Turn the lines of the records below into a Markdown table with two columns, Row and Line, numbering each row and skipping any blank lines. Leave the pictures out of the answer.

**Raw data:**
#####

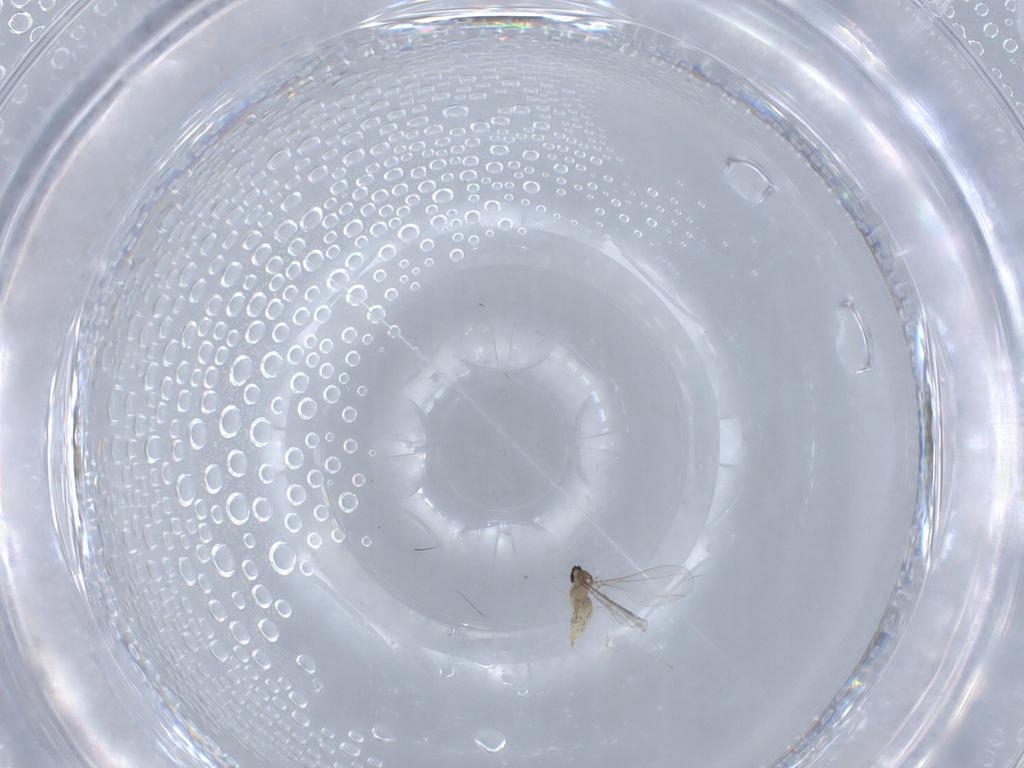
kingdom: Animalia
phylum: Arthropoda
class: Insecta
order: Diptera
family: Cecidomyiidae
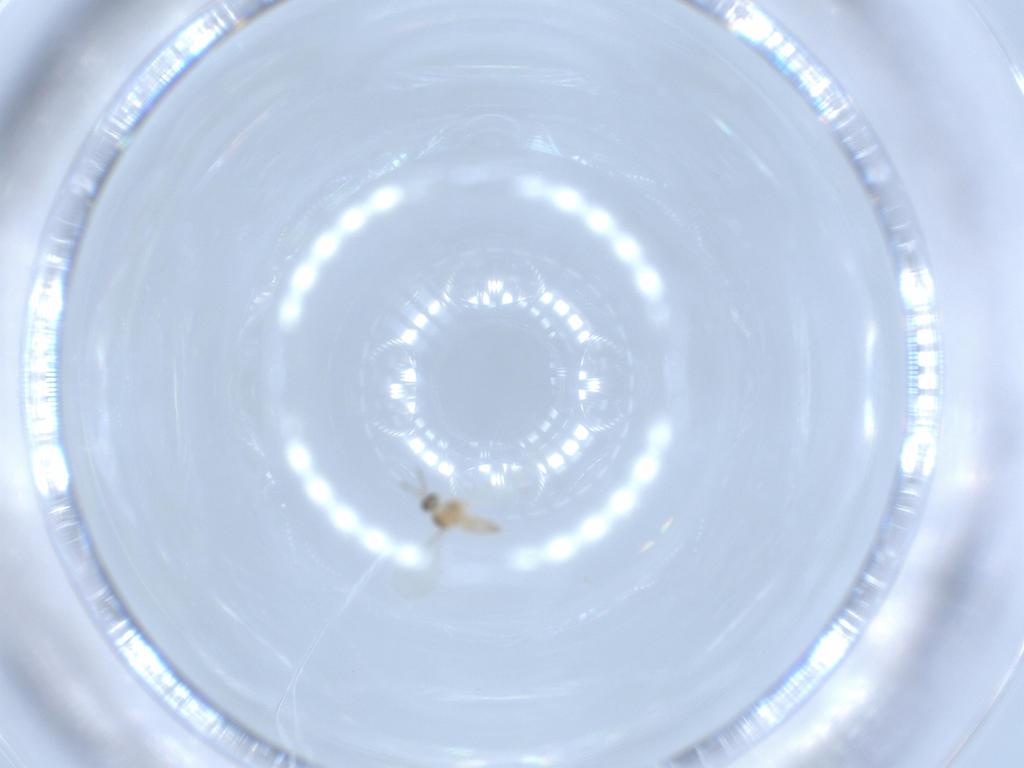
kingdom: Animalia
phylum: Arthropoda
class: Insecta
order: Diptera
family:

#####

**Full answer:**
| Row | Line |
|---|---|
| 1 | kingdom: Animalia |
| 2 | phylum: Arthropoda |
| 3 | class: Insecta |
| 4 | order: Diptera |
| 5 | family: Cecidomyiidae |
| 6 | kingdom: Animalia |
| 7 | phylum: Arthropoda |
| 8 | class: Insecta |
| 9 | order: Diptera |
| 10 | family: |